Luckily for Polis, he’s got special interest environmental groups backing him and making pitches for possible accomplishments — that is, if U.S. Sen. Cory Gardner can be persuaded to use his legislative muscle to get Polis’s bills passed for him.

The Wilderness Society issued a statement this week praising Polis for introducing (yet again) legislation to lock up 100,000 acres in Eagle and Summit County from nearly every form of recreation, except walking, in a new wilderness area.

This time, U.S. Sen.

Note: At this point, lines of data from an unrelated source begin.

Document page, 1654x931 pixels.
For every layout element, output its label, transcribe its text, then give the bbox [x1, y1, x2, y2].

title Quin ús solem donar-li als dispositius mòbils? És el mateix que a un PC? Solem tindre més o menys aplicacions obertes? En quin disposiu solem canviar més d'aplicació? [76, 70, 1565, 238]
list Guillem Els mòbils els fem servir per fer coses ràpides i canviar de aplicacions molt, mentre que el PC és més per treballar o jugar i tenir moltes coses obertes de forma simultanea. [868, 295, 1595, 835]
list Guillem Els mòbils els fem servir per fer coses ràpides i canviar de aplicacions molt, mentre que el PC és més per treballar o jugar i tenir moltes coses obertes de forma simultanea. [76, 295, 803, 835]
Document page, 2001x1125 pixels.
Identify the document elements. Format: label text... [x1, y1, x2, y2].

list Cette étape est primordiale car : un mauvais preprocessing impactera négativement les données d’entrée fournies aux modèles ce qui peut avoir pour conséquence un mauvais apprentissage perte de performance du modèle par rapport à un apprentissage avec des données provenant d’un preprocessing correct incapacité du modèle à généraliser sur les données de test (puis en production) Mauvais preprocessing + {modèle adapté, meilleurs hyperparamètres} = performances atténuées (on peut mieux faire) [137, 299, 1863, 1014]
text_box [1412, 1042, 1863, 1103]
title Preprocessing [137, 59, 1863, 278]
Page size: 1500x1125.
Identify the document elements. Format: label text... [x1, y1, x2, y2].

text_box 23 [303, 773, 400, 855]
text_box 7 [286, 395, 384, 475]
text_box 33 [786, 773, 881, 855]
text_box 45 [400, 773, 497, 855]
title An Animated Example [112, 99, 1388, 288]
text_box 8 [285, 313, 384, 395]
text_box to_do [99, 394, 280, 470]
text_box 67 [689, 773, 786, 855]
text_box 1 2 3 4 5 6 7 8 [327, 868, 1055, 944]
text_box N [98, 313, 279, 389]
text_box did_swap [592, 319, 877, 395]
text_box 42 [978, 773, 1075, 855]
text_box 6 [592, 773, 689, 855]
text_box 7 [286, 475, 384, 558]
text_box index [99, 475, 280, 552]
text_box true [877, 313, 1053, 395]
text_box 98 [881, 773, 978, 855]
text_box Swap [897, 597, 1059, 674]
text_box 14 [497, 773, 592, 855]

Michael Bennet is helping Polis by cosponsoring the measure, which adds a cherry on top in the form of a national historic landscape designation for Camp Hale.

Polis has failed for more than eight years to get a wilderness bill passed for this area along the Continental Divide. He tried locking up 58,000 acres and failed, then suggested 92,000 acres. Now he’s giving failure a go at 100,000 acres.

But when his bill stalls again — and it will — environmentalists are already laying the groundwork to blame Gardner.

“Now the work begins to move this legislation forward. We are hoping Senator Gardner will also recognize the enormous support for this legislation and help move this bill across the finish line.”

Memo to environmentalists: “enormous support” is how bills get passed. Bills that languish in committee for eight years do so because they lack even minimal support.